Written task: Name every person the Israel-Arab peace excerpt mentions by name.

Top of Extract provided

Sharing a mutual enemy is the way you make friends in the Middle East. Tuesday’s signing ceremony in Washington affirms that.

Israel-Arab Peace Solves One Problem, Creates Another
Pedestrians walk by Israeli national flags flying alongside United Arab Emirates national flags on the side of a road in Netanya, Israel. (Photographer: Kobi Wolf/Bloomberg)

In the winter of 1977, a month after former Egyptian President Anwar Sadat's historic trip to Israel, I went to Cairo as a member of the first Israeli peace delegation. This was a heady time, especially for me. I was optimistic that peace with the Arab world was now at hand.

I expressed this optimism to General Abrasha Tamir, a fellow delegate and one of Israel's most senior strategic planners. "Israel will always need at least one enemy in the Middle East," he snorted in reply.

Bottom of Extract provided
Top of Dataset extract

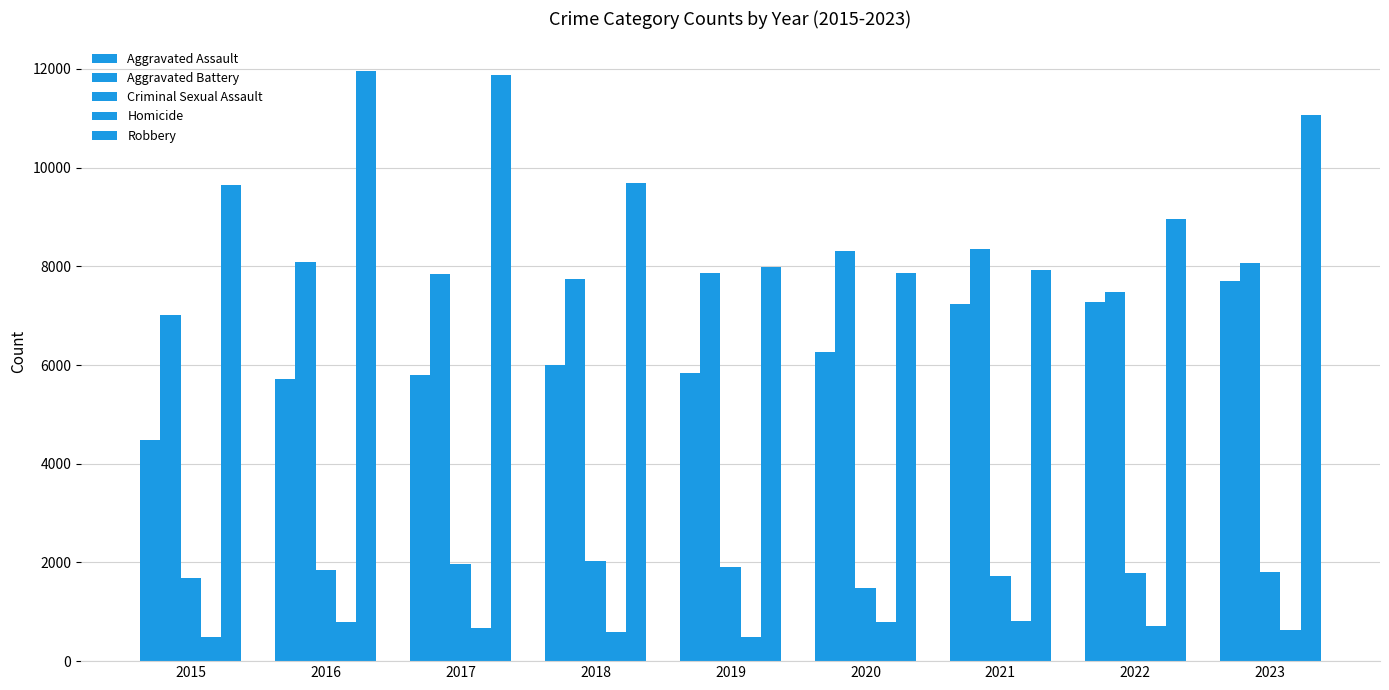

True or false: Robbery has a value of 4514 at 2016.

False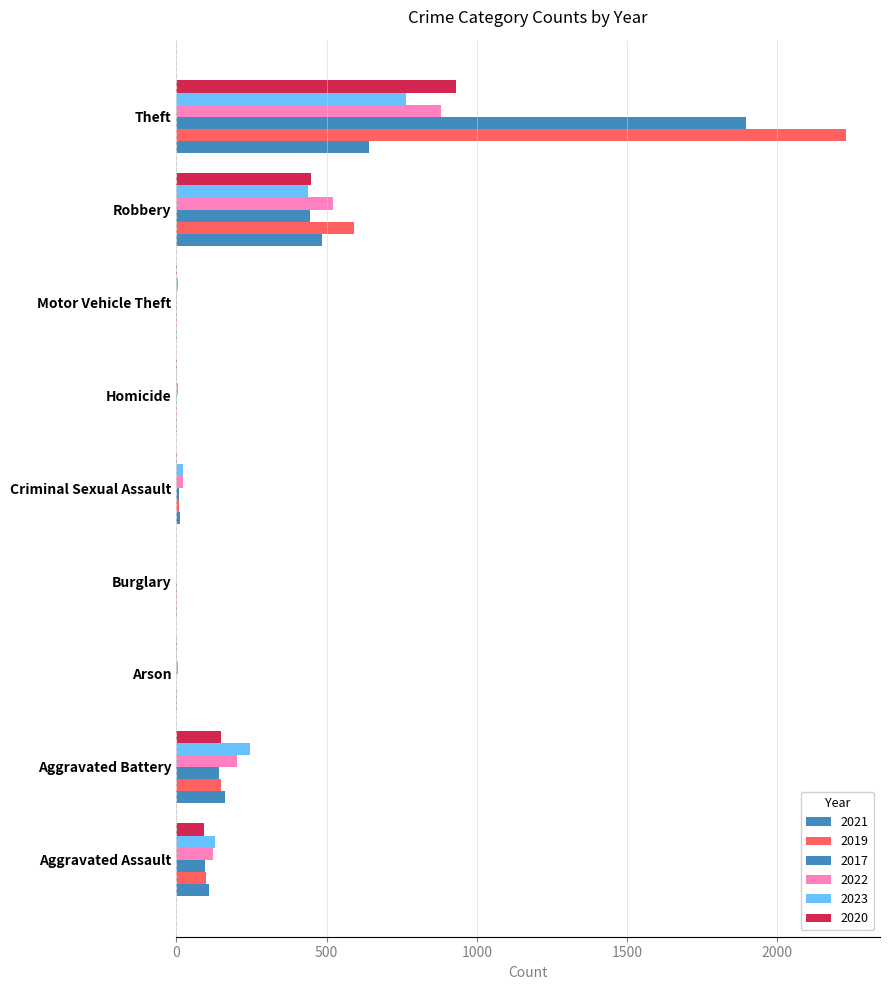

What position from the left is Burglary?

4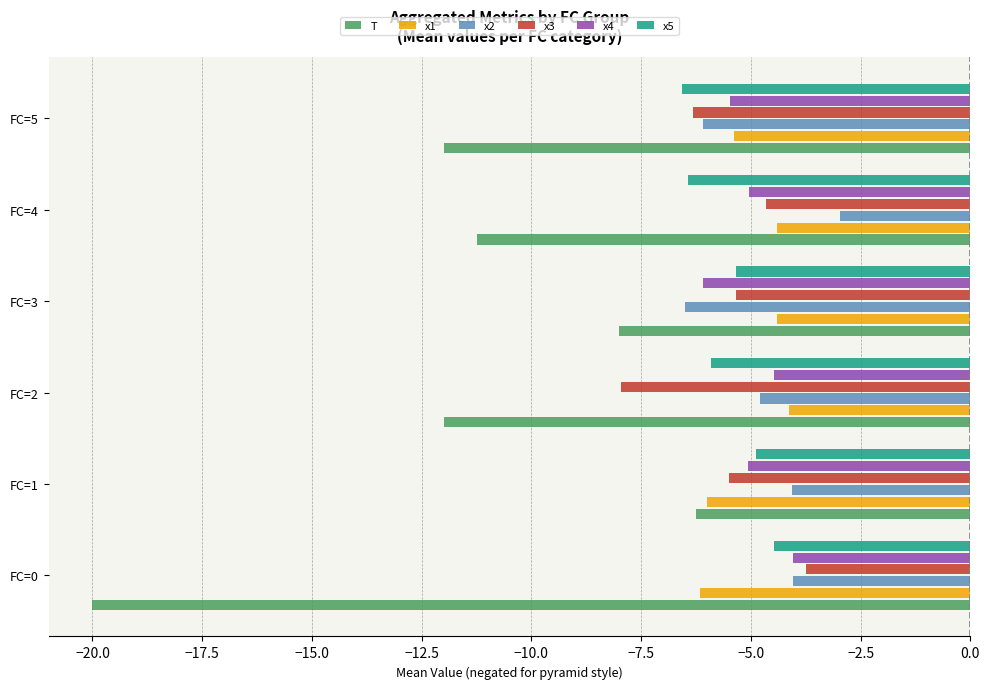

What value does the x4 series have at FC=2?

-4.5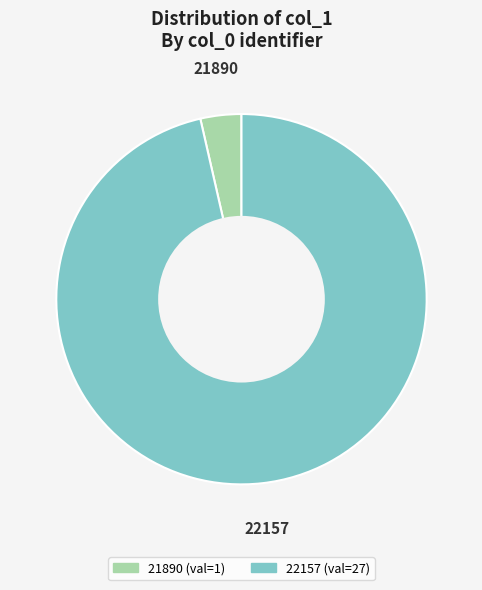

Rank the categories by value from highest to lowest.

22157, 21890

Bottom of Dataset extract

Answer to the problem: Kobi Wolf, Anwar Sadat, Abrasha Tamir